Extrait choisi:
▽

Bien sûr il y a eu cet article de Rachel Khan au titre pour le moins boueux « On tue à Kaboul et les néo-féministes se taisent » (sic – rien que ça  !), défendu par toute la tribu laïque (à laquelle j’appartiens aussi). C’est dommage parce que cela arrive à tout le monde de se planter, en revanche, ne pas le comprendre et persister, encouragée par celles et ceux qui n’ont manifestement pas plus d’éléments d’information et de connaissance pour éclairer la question, c’est assez décevant.  
Je ne suis pas convaincue que certaines postures universalistes soient utiles à l’émancipation des femmes.
Nous avons déjà fort à faire avec les « nouveaux féminismes », impostures intersectionnelles, relativistes, racialistes, indigénistes, woke.

Et puis ces listes de noms dont les comptes Twitter et Facebook ont été épluchés pour voir si elles avaient réagi ou non. Des listes qui prouvent au moins que leurs auteurs ne connaissent vraiment pas grand-chose aux mouvements féministes.

△

Matériel présenté:
▽

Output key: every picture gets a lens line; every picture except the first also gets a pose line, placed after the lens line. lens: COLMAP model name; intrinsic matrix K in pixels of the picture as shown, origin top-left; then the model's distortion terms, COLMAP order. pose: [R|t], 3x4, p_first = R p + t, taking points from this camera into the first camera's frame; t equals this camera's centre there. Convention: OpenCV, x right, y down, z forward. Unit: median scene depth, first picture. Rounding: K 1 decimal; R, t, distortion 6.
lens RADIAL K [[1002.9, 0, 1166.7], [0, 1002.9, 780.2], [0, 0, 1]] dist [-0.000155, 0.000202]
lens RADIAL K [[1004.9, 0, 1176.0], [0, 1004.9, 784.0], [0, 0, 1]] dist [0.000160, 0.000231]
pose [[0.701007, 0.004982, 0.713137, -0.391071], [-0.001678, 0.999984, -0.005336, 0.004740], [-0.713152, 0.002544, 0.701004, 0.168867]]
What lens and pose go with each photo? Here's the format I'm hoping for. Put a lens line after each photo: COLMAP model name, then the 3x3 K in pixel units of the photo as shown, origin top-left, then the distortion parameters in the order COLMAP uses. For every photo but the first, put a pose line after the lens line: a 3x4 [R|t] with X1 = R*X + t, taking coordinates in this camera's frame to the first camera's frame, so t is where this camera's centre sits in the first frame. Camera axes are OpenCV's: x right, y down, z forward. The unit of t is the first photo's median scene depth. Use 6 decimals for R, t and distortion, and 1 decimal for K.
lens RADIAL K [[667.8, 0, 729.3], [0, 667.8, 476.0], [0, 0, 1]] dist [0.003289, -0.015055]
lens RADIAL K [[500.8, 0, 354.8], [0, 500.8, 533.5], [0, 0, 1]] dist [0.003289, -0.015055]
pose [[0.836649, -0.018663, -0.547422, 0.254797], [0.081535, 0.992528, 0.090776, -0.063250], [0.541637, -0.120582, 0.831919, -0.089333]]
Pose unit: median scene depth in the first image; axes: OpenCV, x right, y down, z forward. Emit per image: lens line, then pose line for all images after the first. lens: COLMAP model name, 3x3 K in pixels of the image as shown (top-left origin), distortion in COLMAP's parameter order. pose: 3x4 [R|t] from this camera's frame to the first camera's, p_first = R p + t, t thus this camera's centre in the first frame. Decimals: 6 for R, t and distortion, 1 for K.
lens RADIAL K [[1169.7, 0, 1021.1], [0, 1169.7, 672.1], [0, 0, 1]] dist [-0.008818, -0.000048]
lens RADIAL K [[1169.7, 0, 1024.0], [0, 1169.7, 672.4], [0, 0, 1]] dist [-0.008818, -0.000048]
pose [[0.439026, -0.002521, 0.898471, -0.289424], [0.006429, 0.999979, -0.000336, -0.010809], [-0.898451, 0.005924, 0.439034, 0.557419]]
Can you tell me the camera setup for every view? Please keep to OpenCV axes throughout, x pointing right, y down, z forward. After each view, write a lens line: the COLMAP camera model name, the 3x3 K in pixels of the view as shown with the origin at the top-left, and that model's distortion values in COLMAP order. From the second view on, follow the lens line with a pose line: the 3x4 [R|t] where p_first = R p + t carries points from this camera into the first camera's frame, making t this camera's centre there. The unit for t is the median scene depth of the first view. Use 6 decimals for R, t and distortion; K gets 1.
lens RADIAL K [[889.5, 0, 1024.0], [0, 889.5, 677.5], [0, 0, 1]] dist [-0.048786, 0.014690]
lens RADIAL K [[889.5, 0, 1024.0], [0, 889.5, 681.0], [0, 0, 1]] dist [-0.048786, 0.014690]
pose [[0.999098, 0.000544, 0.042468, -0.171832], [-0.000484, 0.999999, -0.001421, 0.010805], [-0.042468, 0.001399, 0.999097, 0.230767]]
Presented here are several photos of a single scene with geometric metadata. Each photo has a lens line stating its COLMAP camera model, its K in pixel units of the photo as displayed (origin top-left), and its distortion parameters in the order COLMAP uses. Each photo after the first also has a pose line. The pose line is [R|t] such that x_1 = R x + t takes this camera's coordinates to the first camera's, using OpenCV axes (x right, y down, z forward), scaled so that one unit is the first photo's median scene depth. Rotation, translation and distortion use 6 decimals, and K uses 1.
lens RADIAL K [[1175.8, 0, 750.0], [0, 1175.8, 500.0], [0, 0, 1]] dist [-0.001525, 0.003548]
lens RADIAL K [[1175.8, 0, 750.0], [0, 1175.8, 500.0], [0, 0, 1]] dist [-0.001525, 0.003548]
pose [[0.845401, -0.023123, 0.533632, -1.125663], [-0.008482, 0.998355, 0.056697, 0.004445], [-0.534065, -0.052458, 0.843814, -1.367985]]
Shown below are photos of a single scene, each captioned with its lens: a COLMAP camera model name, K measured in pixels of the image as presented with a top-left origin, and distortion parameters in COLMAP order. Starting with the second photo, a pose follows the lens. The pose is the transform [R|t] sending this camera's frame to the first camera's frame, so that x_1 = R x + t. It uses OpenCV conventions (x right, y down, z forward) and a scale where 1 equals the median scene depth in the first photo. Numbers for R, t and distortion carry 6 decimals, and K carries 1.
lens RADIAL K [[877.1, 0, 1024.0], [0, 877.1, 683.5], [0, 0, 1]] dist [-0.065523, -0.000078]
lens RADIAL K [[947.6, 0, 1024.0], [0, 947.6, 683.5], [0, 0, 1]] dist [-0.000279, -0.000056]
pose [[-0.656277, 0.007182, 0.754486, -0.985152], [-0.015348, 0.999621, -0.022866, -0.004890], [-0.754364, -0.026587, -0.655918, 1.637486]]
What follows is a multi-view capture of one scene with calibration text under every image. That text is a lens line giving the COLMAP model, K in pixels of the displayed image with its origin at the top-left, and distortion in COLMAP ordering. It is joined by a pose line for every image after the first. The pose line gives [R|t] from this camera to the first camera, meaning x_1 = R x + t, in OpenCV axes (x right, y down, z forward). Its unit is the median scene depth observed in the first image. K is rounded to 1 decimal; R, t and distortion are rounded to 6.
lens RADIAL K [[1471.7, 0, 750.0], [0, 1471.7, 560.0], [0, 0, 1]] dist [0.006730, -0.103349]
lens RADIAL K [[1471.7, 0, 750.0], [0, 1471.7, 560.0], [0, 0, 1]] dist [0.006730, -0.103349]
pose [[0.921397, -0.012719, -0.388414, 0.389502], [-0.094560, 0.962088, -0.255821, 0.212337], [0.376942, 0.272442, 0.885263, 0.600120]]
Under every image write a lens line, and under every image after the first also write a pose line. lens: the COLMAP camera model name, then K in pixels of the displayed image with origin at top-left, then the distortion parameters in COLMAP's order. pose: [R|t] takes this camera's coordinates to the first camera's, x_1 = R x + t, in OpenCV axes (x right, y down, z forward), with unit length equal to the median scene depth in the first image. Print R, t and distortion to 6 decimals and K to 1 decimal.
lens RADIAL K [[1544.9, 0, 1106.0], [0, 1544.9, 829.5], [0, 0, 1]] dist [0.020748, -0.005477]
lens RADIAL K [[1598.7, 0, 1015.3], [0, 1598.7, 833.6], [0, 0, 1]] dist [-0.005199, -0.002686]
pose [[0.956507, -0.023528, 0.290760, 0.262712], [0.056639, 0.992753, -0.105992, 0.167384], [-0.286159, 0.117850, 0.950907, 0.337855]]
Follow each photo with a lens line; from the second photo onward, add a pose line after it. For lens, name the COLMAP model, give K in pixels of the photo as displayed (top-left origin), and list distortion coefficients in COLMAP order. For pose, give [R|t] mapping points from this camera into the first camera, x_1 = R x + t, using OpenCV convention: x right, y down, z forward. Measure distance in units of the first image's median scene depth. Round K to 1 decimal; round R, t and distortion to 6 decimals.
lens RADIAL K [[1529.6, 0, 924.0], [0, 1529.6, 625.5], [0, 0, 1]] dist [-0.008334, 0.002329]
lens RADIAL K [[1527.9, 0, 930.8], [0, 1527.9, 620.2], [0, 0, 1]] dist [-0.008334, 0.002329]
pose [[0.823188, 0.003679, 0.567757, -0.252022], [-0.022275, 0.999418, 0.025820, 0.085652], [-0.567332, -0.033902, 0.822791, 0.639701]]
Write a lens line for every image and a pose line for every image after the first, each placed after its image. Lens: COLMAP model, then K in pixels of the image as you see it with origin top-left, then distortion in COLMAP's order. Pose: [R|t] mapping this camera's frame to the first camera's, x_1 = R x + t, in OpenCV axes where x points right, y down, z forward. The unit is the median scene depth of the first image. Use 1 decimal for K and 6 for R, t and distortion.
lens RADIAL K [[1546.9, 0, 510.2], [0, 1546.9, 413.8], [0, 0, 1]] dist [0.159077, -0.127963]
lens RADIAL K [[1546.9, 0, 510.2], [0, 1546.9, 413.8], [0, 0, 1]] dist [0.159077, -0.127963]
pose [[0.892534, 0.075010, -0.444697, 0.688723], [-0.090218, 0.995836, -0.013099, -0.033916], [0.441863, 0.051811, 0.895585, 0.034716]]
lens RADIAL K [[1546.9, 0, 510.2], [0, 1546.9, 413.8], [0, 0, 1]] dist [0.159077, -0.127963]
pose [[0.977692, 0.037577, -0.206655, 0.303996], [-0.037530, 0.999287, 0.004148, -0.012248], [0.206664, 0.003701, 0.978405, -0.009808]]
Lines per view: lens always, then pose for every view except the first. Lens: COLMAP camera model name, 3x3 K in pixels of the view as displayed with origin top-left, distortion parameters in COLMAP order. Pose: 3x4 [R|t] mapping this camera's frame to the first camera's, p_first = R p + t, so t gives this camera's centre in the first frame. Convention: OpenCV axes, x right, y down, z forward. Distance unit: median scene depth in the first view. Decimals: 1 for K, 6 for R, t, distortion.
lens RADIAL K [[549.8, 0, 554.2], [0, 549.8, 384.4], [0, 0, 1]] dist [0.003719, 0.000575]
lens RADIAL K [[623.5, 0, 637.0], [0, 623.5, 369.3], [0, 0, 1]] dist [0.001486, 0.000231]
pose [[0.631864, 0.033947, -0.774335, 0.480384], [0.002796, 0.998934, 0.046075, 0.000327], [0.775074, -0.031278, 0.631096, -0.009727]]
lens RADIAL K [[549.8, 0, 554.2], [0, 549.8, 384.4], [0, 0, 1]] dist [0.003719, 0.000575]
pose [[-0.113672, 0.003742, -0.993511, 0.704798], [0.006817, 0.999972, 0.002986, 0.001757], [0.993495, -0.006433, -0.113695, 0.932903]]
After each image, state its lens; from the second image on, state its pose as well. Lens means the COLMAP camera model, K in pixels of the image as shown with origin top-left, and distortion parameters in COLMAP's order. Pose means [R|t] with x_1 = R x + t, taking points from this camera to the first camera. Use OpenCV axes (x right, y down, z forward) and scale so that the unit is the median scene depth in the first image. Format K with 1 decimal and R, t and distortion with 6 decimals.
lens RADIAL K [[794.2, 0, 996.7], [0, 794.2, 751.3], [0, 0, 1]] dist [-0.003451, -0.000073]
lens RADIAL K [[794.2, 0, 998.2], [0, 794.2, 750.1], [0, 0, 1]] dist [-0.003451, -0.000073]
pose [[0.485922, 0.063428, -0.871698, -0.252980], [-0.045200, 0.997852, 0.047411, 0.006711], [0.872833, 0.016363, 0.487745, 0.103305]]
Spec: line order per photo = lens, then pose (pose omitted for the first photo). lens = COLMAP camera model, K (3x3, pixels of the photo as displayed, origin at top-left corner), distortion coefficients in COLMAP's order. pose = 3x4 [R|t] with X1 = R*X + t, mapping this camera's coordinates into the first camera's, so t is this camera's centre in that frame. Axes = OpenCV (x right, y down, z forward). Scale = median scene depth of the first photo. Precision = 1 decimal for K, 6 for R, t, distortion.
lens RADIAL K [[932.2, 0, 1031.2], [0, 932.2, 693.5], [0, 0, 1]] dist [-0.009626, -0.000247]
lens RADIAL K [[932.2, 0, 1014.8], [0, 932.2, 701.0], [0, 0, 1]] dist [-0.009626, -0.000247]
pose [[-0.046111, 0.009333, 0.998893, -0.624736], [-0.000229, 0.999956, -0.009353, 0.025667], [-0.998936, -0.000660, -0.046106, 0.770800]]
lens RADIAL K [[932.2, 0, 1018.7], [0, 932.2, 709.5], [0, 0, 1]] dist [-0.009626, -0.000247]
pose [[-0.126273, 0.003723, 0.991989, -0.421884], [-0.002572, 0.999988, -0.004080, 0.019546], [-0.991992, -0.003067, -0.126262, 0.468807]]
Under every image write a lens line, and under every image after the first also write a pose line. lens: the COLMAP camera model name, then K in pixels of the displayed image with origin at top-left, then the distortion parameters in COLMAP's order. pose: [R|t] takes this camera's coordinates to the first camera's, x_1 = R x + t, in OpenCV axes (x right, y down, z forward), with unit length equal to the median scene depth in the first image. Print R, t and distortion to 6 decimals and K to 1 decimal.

△

Tâche 1:
Recopiez le passage de l'extrait qui commence par « Et puis ces » et se poursuit jusqu'à « aux mouvements féministes. ».
Tâche 2:
Résumez en une ou deux phrases le paragraphe de l'extrait qui débute par « Et puis ces listes de noms ».
Tâche 3:
D'après l'extrait, quel est le titre de l'article de Rachel Khan ?
Le matériel présenté n'a aucun rapport avec l'extrait.

Réponse 1:
Et puis ces listes de noms dont les comptes Twitter et Facebook ont été épluchés pour voir si elles avaient réagi ou non. Des listes qui prouvent au moins que leurs auteurs ne connaissent vraiment pas grand-chose aux mouvements féministes.

Réponse 2:
Des listes de noms ont été établies après l'examen des comptes Twitter et Facebook des personnes visées, afin de savoir si elles avaient réagi ou non. Selon le texte, ces listes montrent au moins que leurs auteurs connaissent très peu les mouvements féministes.

Réponse 3:
« On tue à Kaboul et les néo-féministes se taisent »